- TRECHO DO DOCUMENTO -
------------------------------------------------------------
Janet Anyango é advogada e vice-diretora da Federação Queniana de Mulheres Advogadas (FIDA ), uma organização que trabalha para promover os direitos das mulheres e meninas no Quênia por meio de serviços jurídicos gratuitos. “Recebemos casos de mulheres que foram deserdadas. Muitas vezes, quando seus maridos morrem, elas não têm instrução suficiente para entender ou conhecer os processos legais, ou sequer sabem que a lei as protege”, explica. Ela também fala das dificuldades impostas pela pobreza que frequentemente afeta as viúvas: “É um grande obstáculo. Muitas das afetadas dizem que os tribunais ficam muito longe de onde moram e que não têm condições de arcar com o transporte”. Tudo isso, acrescenta, é agravado nas áreas rurais do país. “Existem culturas patriarcais que ainda acreditam que as mulheres não são capazes de possuir terras”, afirma.
No Quênia, ainda existem culturas patriarcais que vivem sob a crença de que as mulheres não são capazes de possuir terras.
------------------------------------------------------------
- MATERIAL -

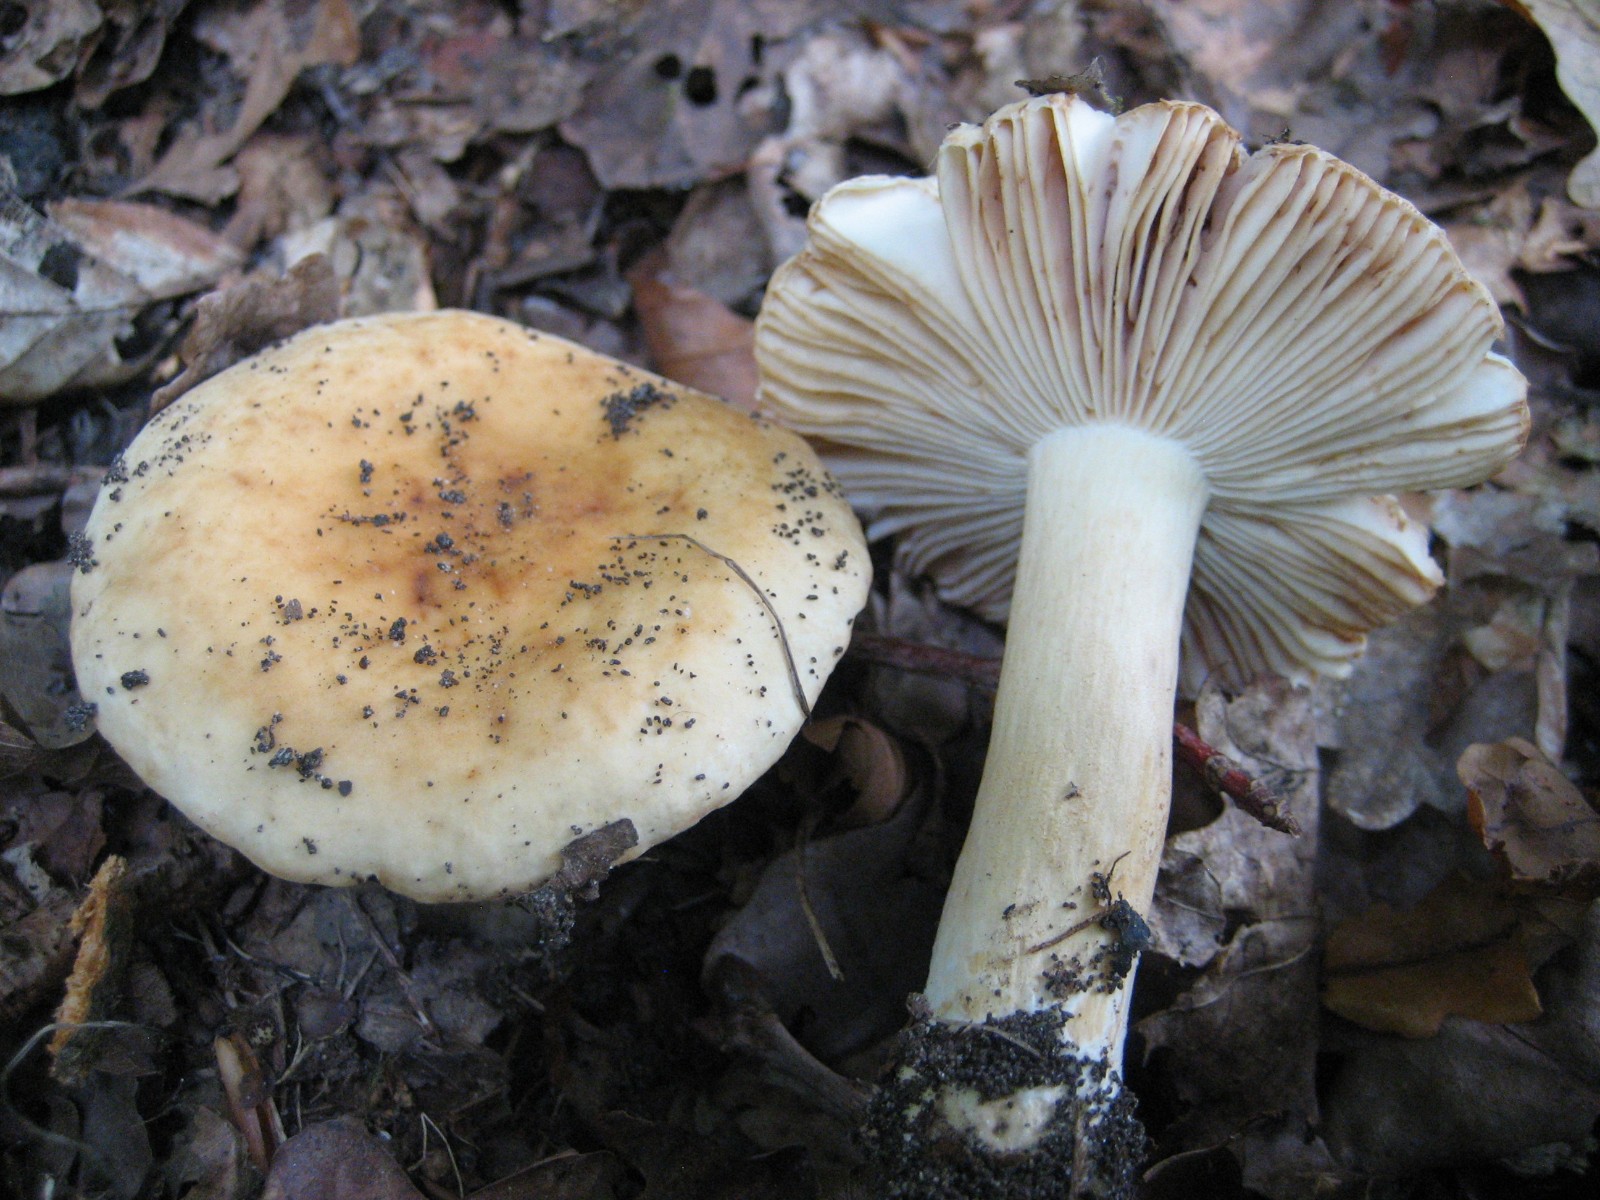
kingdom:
------------------------------------------------------------
- OBJETIVO DECLARADO 1 -
No trecho do documento sobre viúvas no Quênia, qual cargo Janet Anyango ocupa na FIDA?
- OBJETIVO DECLARADO 2 -
Por favor, dê continuidade ao trecho do documento sobre viúvas no Quênia a partir do ponto em que ele termina.

- RESULTADO DA TAREFA 1 -
Ela é vice-diretora da Federação Queniana de Mulheres Advogadas (FIDA).

- RESULTADO DA TAREFA 2 -
Janet Anyango, advogada da Federação Queniana de Mulheres Advogadas
Anyango fala dos avanços legais trazidos pela atual Constituição, aprovada em 2010 , que ela descreve como muito progressista nessa área. “Ela proíbe esse tipo de discriminação. O Artigo 27 afirma expressamente que homens e mulheres têm direito à igualdade de tratamento. Também permite, é claro, que as mulheres possuam terras”, afirma. A especialista cita ainda o Artigo 2, que estabelece a nulidade de qualquer direito consuetudinário incompatível com este texto e afirma expressamente que as leis internacionais farão parte do direito queniano, uma nação que assinou tratados que proíbem diretamente os motivos de discriminação. Mesmo assim, algumas viúvas continuam a enfrentar dificuldades significativas. “Embora o acesso à justiça digital tenha sido facilitado em 2024, muitas mulheres não têm acesso à internet ou a um smartphone . E há também a barreira linguística: algumas não falam inglês nem suaíli (os dois idiomas oficiais do país), apenas seus idiomas nativos.”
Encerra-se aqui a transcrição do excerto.